The porting system generally includes at least one case drain
orifice 56 (and may include a pair of orifices) opening external to
the end cap 44. The case drain 56 is a drain or connection that
diverts excessive fluid (e.g. leakage fluid from the pistons) to a
reservoir, thereby reducing pressure in the pump housing 42.
Advantages of the above prior art were not heretofore available
because neither a direct displacement tandem pump nor a bantam-duty
tandem pump existed heretofore. Tandem pumps are typically of the,
relatively, heavy-duty variety and specifically designed to
interface with one another. All prior art tandem pumps include an
indirect proportional powered control such as a hydraulic and
electro-mechanical devices (and combinations thereof) to provide
powered control to move the swashplate. So, heretofore, a direct
displacement tandem pump did not exist. A particular embodiment of
the present invention combines the advantages of a direct
displacement bantam-duty pump and a tandem pump; other advantages
will be apparent to those with skill in the art from the teachings
herein.
SUMMARY OF THE INVENTION
The present invention improves on the prior art by providing a
tandem pump comprising pumps connected by an interface, rather than
pumps specifically designed for a tandem connection. In a
particular embodiment the tandem pump comprises a first pump having
a shaft end, a cap end and an oil port; and a second pump axially
aligned with the first pump and having a shaft end, a cap end, and
an oil port. An interface plate connects the shaft end of the
second pump to the cap end of the first pump. A conduit connects
the oil port of the second pump with the oil port of the first
port.
One embodiment is directed toward a tandem pump comprising direct
displacement bantam-duty pumps connected by an interface. Those of
skill in the art will understand that the present invention more
generally provides a means for creating a tandem pump from pumps
not specifically designed for such application.
One embodiment of the invention is directed toward a pump interface
for connecting an end cap of a first pump to a housing of a second
pump. The interface comprises a first side adapted to mate with the
end cap of the first pump; and a second side adapted to mate with
the housing of the second pump. A pump lumen (i.e., a passage
through the pump), preferably through the center of the interface,
allows a pump shaft positioned in the first pump to be coupled to a
pump shaft positioned in the second pump.
The present invention may be used to allow standard off-the-shelf
pumps, not tandem designed, be placed in tandem. Accordingly, one
embodiment of the invention is directed toward an interface kit for
connecting two pumps in axial alignment to form a tandem pump.
An object of the invention is to provide two pumps with a single
input, i.e., a tandem pump, using non-design specific pumps.
Another advantage is to compensate for tandem pump loads and allow
use of lightweight pumps, where tandem pump loads are heavier at
the second pump than at a single pump.
Another object is to reduce input connectivity for a tandem pump. A
specific object is directed toward eliminating the need for a T-box
connection to the individual, linked, pumps. A further specific
object is to eliminate the need for a complex belt-pulley input
system, e.g., a double pulley system or an elongated belt following
a cross-vehicle path may be eliminated while obtaining the
advantages of a tandem pump.
Another advantage is that the present invention fits in a smaller
space due to simpler pump connectivity. A further object is to
provide customized tandem pump orientations with ease.

☆ ☆ ☆ ☆ ☆

Task brief: Reproduce the tandem pump text between "The present invention may" and "non-design specific pumps.", inclusive, swapping "kit" for "assembly".

☆ ☆ ☆ ☆ ☆

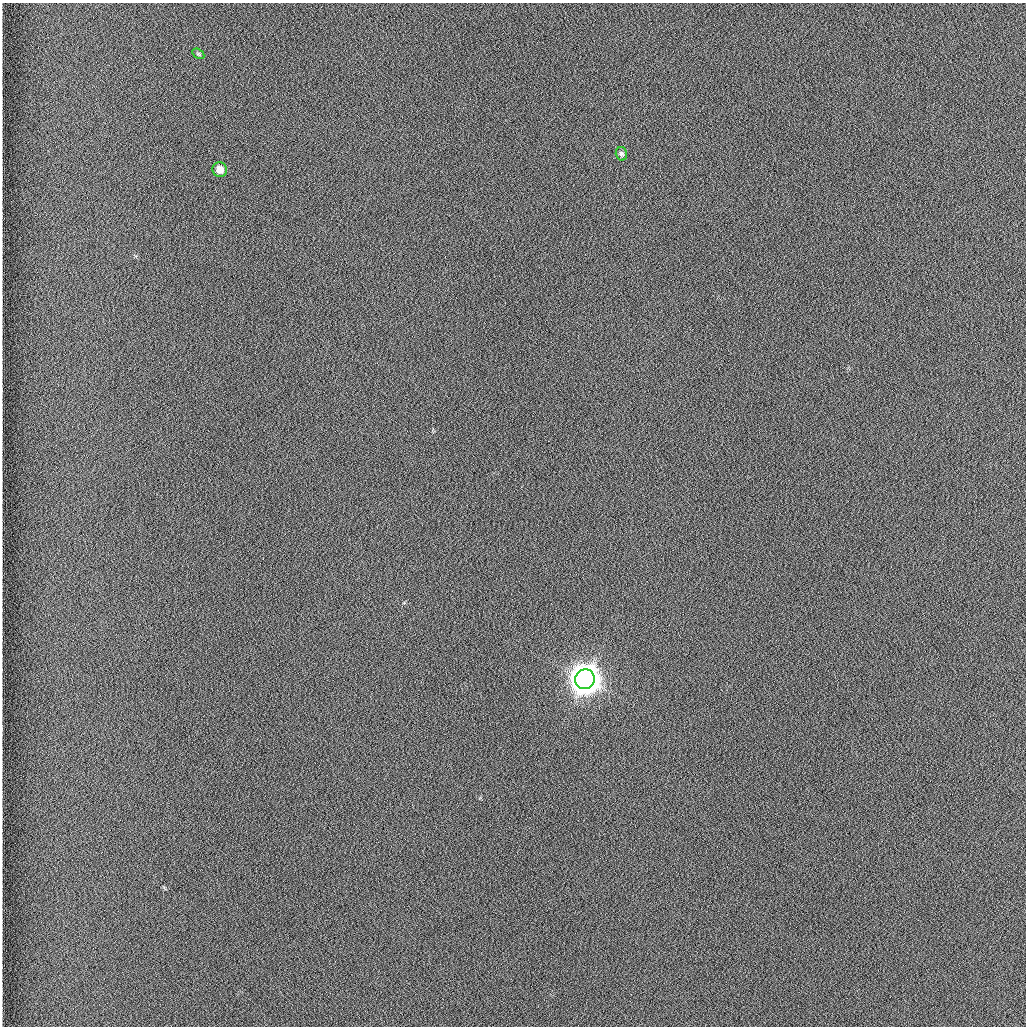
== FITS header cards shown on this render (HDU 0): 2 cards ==
NAXIS1  =                 1024 /fastest changing axis
NAXIS2  =                 1024 /next to fastest changing axis

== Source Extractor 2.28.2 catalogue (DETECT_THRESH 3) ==
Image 1024 x 1024 px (HDU 0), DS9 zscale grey, 1 PNG px = 1 image px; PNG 1028 x 1028 px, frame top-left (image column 1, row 1024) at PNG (2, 3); each listed source drawn as its Kron ellipse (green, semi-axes under 4 px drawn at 4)
Background 1260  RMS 5.9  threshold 17.7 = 3 sigma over >= 5 px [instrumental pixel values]
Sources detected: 4; all 4 listed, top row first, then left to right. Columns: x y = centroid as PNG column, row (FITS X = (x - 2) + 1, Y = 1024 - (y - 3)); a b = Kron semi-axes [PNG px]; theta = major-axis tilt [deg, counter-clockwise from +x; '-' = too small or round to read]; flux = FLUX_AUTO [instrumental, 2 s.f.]
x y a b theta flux
198 54 6 4 -31 6.0e+02
621 154 7 5 -75 9.5e+02
220 170 7 7 - 4.0e+03
585 679 10 9 - 1.0e+06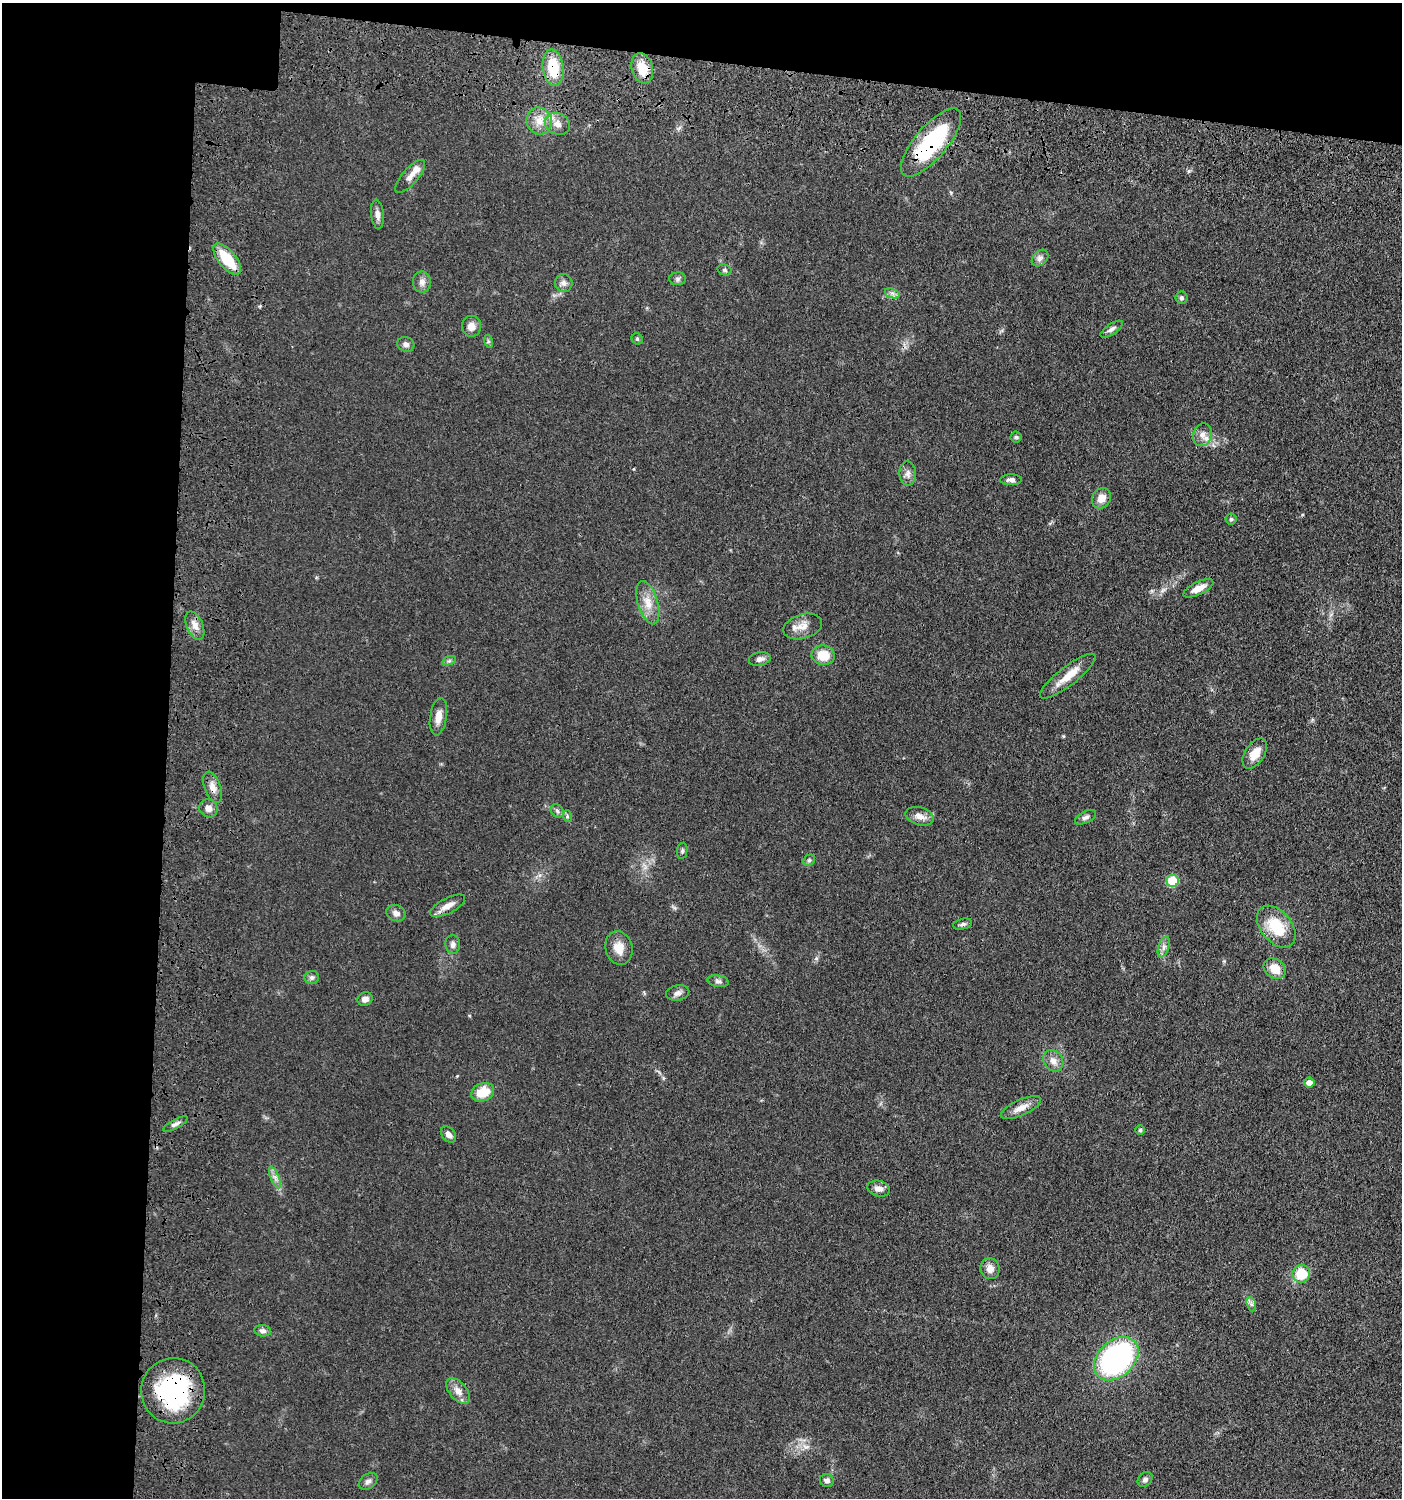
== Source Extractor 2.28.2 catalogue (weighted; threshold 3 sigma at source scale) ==
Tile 1 of 3 x 3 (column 1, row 1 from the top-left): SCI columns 199-1598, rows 3088-4583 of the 4709 x 4683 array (HDU 1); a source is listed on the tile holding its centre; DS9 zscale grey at full resolution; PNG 1404 x 1500 px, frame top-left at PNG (2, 3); each listed source drawn as its Kron ellipse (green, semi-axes under 4 px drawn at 4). Shown black and unused: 16% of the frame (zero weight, under 3 of 4 exposures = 9% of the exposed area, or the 3 px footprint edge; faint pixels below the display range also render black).
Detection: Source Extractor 2.28.2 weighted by HDU 2 'WHT'; one run over the whole footprint, this tile lists its part. Background 0.0597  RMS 0.005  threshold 0.0223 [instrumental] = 3 sigma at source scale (4.5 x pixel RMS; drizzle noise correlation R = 1.50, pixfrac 1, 0.05/0.05 arcsec/px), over >= 5 px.
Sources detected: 77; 1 inside a brighter listed object's ellipse — not listed separately; the other 76 listed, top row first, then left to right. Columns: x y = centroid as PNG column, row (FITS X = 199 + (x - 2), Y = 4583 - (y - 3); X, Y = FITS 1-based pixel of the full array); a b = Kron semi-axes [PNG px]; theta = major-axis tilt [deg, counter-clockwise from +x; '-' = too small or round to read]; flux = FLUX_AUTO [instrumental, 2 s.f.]
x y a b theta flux
553 68 18 10 -82 16
642 68 15 10 -73 10
539 121 13 12 - 5.9
557 124 13 10 -24 4.1
931 143 42 16 50 44
410 176 21 8 49 3.6
377 214 14 6 -84 2.4
1040 258 9 6 46 1.8
227 259 19 8 -51 17
724 270 7 5 -15 0.94
678 279 8 6 0 1.2
422 282 10 9 - 2.6
564 283 9 8 - 2.1
892 293 7 4 -18 1.5
1181 298 6 6 - 1
471 326 10 9 - 3.6
1112 329 13 5 34 1.7
637 339 6 5 - 0.71
488 341 6 4 -72 0.71
406 344 8 7 - 1.8
1202 435 11 9 73 3.3
1016 437 5 5 - 0.78
908 474 12 8 -87 2.4
1011 480 10 5 0 1.9
1101 498 10 9 - 4.8
1231 519 5 5 - 0.79
1198 588 16 6 26 4.3
648 603 22 10 -73 6.6
195 626 15 8 -67 3.9
803 626 20 12 15 5.2
823 655 11 9 -8 9.3
760 659 11 6 9 2.2
449 661 7 4 18 0.88
1068 676 34 9 38 9.1
438 717 19 8 81 4.7
1255 754 17 9 57 6.6
213 787 16 8 -70 3.8
208 808 9 8 - 2.9
557 811 7 5 -46 1.2
567 816 6 4 -73 0.69
920 816 14 9 -15 3.7
1085 817 11 6 26 1.6
682 851 8 5 81 0.93
809 860 6 5 - 0.93
1173 881 6 6 - 20
448 906 19 7 28 4.1
396 913 10 8 -20 2.4
963 924 9 5 13 1.3
1276 927 24 15 -50 16
453 944 9 7 -89 1.8
1164 947 11 5 72 1.9
619 948 17 13 -75 6.4
1275 969 12 9 -39 7.2
312 977 7 6 - 1.3
718 981 11 5 -10 1.5
678 993 12 7 11 2.1
365 999 8 6 24 2.6
1053 1061 11 9 -52 3.4
1309 1083 5 5 - 3.6
483 1092 12 9 20 11
1021 1108 22 8 24 4.6
175 1124 13 4 29 1.7
1140 1130 4 4 - 0.67
448 1134 9 6 -50 2.2
275 1177 11 4 -67 2
879 1189 11 7 -14 2.8
990 1269 10 9 - 3.4
1301 1274 9 9 - 15
1251 1304 7 4 -71 1.2
263 1331 8 6 -7 1.7
1116 1359 25 18 43 100
173 1391 33 32 - 59
458 1391 15 8 -49 4
1145 1479 8 6 48 1.6
827 1480 7 6 - 1.8
368 1481 10 7 38 1.9
Overlapping masked pixels (flux is a lower limit): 5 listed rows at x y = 553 68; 642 68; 931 143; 213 787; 173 1391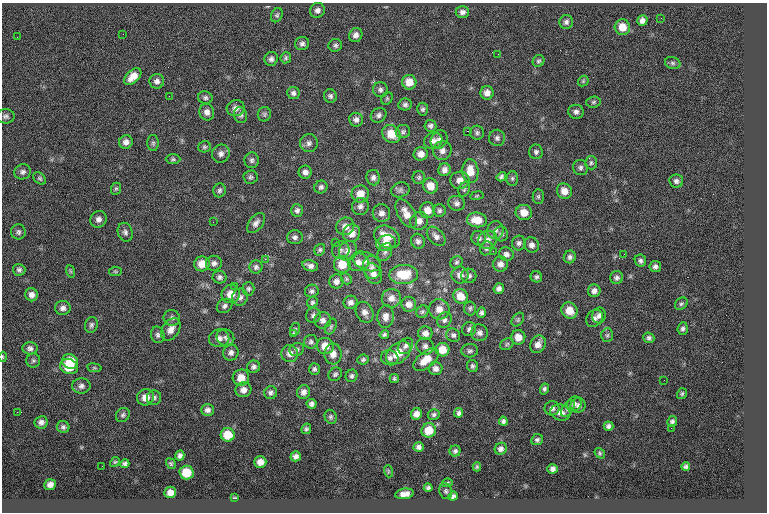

☆ ☆ ☆ ☆ ☆

Reply to the task:
The present invention may be used to allow standard off-the-shelf
pumps, not tandem designed, be placed in tandem. Accordingly, one
embodiment of the invention is directed toward an interface assembly for
connecting two pumps in axial alignment to form a tandem pump.
An object of the invention is to provide two pumps with a single
input, i.e., a tandem pump, using non-design specific pumps.